Experimental Results. The performance of TestGen-Dart models was evaluated for their unit testing capabilities in Dart, in comparison to base models LLaMA 2 13B, Code Llama 13B, and Mistral 7B. The models were loaded in both float16 and 4-bit quantization configurations, and the evaluation involved nine different Dart files, encompassing 42 test cases. The results were obtained in a zero-shot setting using a structured prompt format, as described in the approach section. This included a prefix prompt instructing the models to generate unit tests: "Generate unit tests in Dart for the following class. The unit test should be structured with the 'test' function, an appropriate description, and an assertion 'expect' within the function to validate the test case." The generated unit tests were classified into three categories: syntax errors (SE), syntactic correctness (SC), and functional correctness (FC).
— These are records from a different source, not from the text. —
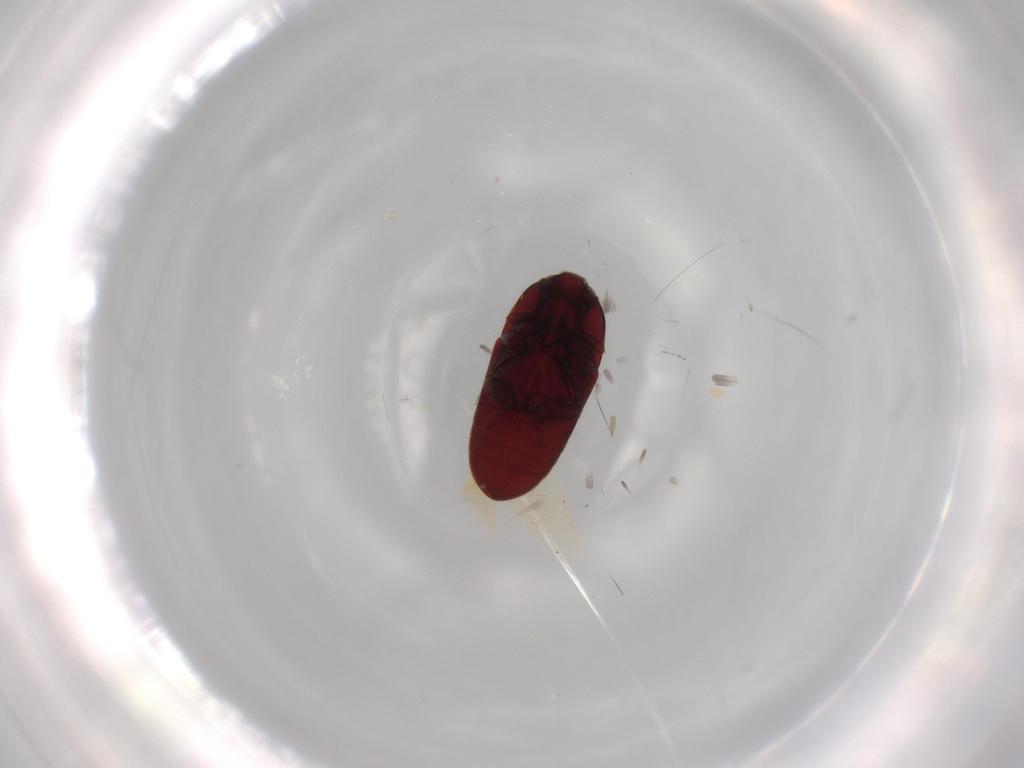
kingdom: Animalia
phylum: Arthropoda
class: Insecta
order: Coleoptera
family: Throscidae
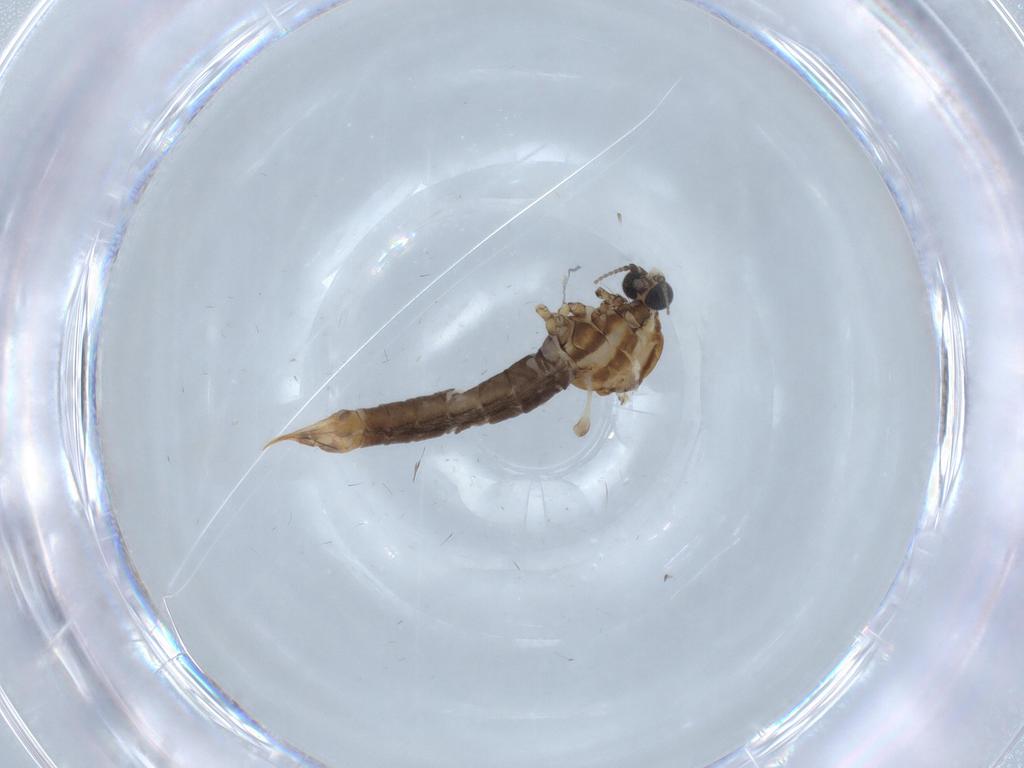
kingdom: Animalia
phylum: Arthropoda
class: Insecta
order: Diptera
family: Limoniidae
In a 4-bit quantization configuration, TestGen-Dart_v0.2 enhanced the generation of syntactically correct unit tests by 15.38% and functionally correct unit tests by 16.67%, compared to the underlying base model, Code Llama 13B. Additionally, TestGen-Dart_v0.2 demonstrated superior performance in the 16-bit configuration. This evidenced that supervised fine-tuning (SFT) increases the capability of transformer-based LLMs in a specific downstream task, in this instance, generating test cases for mobile applications, addressing the first research question posed in this work. Additionally, TestGen-Dart_v0.2 outperformed the other state-of-the-art models of interest LLaMA 2 13B and Mistral 7B in that task, addressing the second research question.
Conclusion. This work demonstrates that SFT enhances the capability of transformer-based LLMs in generating test cases for mobile applications in Dart. Furthermore, the 13B parameter size of the TestGen-Dart enables it to run locally on standard consumer hardware, potentially making it a cost-efficient and privacy-friendly testing assistant for software developers by avoiding an external server connection to run the model.
Outlook. Future work currently in progress may expand this approach to other programming languages and refine TestGen-Dart's performance by using higher-quality fine-tuning data either synthetic or human-annotated. Additionally, the evaluation method may be enhanced by using TestGen-Dart for generating test cases for dummy applications and measuring code coverage.